Tout le monde peut devenir Hervé Guibert : il suffit de raconter ses expériences sexuelles (domaine dans lequel il est devenu difficile de faire preuve d'originalité), d'exhiber un moi gentil et sensible, de ne pas faire mystère de ses instants d'égoïsme ou de lâcheté, de décrire par le menu les relations tourmentées qu'on entretient avec son entourage - ou qu'on s'ingénie à envenimer pour nourrir la graphomanie -, et de révéler les petits secrets de ses amis célèbres. Guibert nous fait ainsi découvrir les fouets, les paires de menottes de « Muzil », l'éminent archéologue du savoir, et les virées de celui-ci dans les saunas de San Francisco.
L'homme des livres d'Hervé Guibert est un garçon mignon, émotif et inculte. Il est l'homme d'aujourd'hui.
Les meilleures pages d'À l'ami qui ne m'a pas sauvé la vie - car on y trouve des pages réussies - sont des pastiches, volontaires et déclarés, de Thomas Bernhard. Mais Bernhard édifie ses narrations divagantes et ressassantes dans la pleine maîtrise de sa langue et dans un style unique qu'il a patiemment forgé de livre en livre, alors que chez Guibert les passages lyriques, les longs moments de ressassement par accumulation ou par gradation, le recours à la parataxe plutôt qu'à la subordination, entraînent un surcroît de solécismes.
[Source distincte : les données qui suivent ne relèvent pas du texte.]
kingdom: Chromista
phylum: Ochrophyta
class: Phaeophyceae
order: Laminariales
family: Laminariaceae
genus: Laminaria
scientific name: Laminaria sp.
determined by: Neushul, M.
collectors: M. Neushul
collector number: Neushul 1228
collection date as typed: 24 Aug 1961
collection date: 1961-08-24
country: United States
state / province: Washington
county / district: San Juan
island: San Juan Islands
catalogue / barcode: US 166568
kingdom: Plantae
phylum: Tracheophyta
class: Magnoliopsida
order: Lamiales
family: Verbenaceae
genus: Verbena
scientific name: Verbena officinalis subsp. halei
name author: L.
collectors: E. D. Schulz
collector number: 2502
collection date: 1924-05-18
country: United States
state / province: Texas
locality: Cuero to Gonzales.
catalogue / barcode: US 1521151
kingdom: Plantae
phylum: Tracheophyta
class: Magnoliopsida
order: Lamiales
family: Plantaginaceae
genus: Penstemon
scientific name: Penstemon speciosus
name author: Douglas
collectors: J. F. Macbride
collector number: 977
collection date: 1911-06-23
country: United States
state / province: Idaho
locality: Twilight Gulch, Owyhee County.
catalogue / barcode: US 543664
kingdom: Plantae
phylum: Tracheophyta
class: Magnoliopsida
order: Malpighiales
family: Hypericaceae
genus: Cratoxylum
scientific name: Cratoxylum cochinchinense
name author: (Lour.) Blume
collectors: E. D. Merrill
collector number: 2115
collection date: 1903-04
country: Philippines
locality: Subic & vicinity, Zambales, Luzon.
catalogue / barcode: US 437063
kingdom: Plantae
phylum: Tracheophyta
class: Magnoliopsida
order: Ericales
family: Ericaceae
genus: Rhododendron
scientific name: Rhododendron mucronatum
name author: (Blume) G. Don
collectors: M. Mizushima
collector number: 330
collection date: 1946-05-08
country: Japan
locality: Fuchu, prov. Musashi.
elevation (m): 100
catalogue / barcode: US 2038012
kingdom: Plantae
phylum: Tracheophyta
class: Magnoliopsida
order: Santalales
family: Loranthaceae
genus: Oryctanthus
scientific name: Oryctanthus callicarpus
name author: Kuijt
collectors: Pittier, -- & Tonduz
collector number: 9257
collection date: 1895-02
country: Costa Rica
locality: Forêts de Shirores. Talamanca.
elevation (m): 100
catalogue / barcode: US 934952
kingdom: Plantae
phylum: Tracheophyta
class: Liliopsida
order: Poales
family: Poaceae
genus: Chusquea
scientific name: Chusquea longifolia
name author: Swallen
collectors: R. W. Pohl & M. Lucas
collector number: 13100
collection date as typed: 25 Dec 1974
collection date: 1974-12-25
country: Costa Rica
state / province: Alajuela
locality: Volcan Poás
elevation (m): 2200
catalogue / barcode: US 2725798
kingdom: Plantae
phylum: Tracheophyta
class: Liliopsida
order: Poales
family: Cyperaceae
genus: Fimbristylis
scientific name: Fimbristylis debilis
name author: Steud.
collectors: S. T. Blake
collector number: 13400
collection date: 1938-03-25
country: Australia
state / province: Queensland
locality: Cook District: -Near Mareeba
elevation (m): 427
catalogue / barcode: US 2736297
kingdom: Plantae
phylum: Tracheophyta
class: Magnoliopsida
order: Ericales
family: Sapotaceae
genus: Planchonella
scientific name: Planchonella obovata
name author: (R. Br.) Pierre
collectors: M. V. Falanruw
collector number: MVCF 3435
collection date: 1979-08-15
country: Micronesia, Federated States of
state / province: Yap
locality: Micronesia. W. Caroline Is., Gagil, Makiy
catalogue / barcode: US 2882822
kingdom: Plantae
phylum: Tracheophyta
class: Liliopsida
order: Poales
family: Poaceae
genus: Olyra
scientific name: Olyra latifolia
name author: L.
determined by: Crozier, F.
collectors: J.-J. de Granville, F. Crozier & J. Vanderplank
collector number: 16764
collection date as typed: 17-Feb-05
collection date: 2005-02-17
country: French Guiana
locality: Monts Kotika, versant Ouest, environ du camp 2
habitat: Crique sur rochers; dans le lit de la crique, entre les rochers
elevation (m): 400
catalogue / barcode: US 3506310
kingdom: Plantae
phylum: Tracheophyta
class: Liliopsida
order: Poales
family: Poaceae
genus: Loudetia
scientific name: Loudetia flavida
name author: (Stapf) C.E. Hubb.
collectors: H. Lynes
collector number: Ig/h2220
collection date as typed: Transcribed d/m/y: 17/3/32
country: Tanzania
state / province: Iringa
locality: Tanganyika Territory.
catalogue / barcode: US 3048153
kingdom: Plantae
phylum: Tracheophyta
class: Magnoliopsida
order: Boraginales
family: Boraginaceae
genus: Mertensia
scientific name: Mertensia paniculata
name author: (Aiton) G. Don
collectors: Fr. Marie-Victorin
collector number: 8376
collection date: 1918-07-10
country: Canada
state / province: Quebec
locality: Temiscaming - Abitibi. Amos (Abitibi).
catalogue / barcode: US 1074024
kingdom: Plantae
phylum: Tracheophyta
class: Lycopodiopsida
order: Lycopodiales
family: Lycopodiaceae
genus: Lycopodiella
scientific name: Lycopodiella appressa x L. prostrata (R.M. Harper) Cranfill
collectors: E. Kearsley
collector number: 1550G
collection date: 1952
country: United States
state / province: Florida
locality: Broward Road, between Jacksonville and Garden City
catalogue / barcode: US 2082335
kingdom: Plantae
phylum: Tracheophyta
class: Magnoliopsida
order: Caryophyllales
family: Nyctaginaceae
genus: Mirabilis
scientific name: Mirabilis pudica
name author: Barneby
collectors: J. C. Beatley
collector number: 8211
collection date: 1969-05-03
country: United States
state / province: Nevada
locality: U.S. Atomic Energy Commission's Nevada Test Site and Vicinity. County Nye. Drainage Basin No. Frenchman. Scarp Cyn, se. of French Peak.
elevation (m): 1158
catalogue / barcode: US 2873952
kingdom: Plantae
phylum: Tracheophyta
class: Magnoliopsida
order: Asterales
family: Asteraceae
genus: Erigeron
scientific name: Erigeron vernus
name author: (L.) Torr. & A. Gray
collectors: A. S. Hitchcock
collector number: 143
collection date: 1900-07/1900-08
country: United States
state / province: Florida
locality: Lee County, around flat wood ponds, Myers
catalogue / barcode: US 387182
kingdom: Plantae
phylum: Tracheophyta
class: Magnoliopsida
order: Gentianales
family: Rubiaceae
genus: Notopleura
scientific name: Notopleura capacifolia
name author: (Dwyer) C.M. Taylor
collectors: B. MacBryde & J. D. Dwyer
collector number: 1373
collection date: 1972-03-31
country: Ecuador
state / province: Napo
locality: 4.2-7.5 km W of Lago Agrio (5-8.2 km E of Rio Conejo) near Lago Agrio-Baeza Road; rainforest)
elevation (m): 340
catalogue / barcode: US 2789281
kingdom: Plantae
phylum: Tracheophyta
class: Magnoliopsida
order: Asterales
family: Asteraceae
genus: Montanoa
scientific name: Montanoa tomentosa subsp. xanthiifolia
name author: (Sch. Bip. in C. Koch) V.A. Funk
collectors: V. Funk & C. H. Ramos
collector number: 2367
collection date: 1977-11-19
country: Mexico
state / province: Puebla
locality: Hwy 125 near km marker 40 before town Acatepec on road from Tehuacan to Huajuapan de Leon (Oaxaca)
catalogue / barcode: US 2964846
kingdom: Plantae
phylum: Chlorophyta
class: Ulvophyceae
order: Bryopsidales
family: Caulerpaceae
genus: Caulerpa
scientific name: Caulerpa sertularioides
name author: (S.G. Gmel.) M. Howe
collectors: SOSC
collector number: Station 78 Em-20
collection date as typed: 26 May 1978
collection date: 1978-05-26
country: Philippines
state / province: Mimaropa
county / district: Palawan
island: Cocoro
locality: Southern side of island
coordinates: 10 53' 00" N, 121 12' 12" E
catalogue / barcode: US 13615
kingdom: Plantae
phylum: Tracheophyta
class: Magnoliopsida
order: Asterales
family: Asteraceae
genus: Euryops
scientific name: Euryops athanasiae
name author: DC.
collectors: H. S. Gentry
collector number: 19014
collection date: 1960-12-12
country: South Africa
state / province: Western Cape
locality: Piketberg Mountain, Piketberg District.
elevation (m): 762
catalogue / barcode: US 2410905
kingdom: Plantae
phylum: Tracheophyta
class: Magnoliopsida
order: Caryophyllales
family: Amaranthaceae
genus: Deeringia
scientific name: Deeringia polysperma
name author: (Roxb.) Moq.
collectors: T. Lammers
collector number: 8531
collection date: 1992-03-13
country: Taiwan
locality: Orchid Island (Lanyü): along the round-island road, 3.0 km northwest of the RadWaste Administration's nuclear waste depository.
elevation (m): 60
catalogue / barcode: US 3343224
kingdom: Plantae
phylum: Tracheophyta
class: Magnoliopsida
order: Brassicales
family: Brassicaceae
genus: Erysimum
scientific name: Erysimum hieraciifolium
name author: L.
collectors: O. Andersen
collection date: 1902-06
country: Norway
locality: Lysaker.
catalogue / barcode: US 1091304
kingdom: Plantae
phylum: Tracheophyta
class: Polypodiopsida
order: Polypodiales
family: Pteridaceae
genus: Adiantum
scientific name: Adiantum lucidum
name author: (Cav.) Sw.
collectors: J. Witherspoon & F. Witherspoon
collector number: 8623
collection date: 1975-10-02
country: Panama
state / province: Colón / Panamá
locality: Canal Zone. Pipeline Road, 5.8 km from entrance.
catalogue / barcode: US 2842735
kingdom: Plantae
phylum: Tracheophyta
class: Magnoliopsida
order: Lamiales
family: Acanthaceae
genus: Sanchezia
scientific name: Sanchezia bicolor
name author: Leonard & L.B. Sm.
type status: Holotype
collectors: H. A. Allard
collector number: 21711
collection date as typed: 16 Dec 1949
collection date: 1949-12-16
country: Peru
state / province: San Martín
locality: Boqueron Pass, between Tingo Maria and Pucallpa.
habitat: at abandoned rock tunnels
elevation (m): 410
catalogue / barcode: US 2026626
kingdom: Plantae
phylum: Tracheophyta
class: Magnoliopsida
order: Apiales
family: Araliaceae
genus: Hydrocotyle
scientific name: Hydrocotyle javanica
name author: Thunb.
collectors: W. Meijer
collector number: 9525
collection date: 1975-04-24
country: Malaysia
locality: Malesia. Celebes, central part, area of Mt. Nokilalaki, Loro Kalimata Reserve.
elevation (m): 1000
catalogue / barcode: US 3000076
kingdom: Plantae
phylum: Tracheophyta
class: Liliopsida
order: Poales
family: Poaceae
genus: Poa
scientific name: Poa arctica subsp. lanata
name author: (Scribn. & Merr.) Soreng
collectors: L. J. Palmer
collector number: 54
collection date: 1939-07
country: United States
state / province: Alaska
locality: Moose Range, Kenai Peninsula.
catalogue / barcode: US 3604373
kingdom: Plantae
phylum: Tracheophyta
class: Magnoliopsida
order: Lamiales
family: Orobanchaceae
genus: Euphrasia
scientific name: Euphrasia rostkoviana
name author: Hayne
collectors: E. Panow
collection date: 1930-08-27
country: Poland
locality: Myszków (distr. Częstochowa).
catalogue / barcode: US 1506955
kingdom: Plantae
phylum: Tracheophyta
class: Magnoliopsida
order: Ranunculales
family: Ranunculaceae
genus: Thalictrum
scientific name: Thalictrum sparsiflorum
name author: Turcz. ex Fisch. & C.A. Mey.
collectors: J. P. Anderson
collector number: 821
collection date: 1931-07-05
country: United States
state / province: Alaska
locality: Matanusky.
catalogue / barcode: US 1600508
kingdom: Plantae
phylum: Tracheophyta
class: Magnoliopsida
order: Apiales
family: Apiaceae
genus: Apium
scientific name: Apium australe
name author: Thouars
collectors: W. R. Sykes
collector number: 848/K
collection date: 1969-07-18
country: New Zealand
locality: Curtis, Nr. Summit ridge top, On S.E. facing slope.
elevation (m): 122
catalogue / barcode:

Est-ce une « autofiction » ? Guibert se raconte dans un récit où les événements sont scrupuleusement datés mais les noms propres modifiés. Sur les étapes de sa maladie, sur la transmission de cette maladie à son entourage le plus proche, Guibert nous livre des aveux poignants. En tant que témoignage, À l'ami qui ne m'a pas sauvé la vie est un livre douloureux. J'avoue : il m'avait ému à sa parution, lorsque j'avais dix-sept ans. Mais est-ce vraiment de la littérature ? On peut se poser la question, tant il est manifeste que Guibert, écrivain des années 1980, à la langue tellement up to date, est un précurseur du mal-écrire contemporain.
La leçon de Gide n'a pas été comprise.
Aujourd'hui voilà ce qui marche, voilà ce qui plaît aux journalistes. Faites des livres à message ou à traumatisme, stimulez l'empathie du lecteur et inhibez son sens critique, détournez-le du souvenir qu'il pourrait avoir conservé de grandes oeuvres autrefois intimidantes, enrobez d'un lyrisme d'emprunt des pensées banales et consensuelles. Servez très chaud : sorti de sa fournaise, le plat tiédit vite.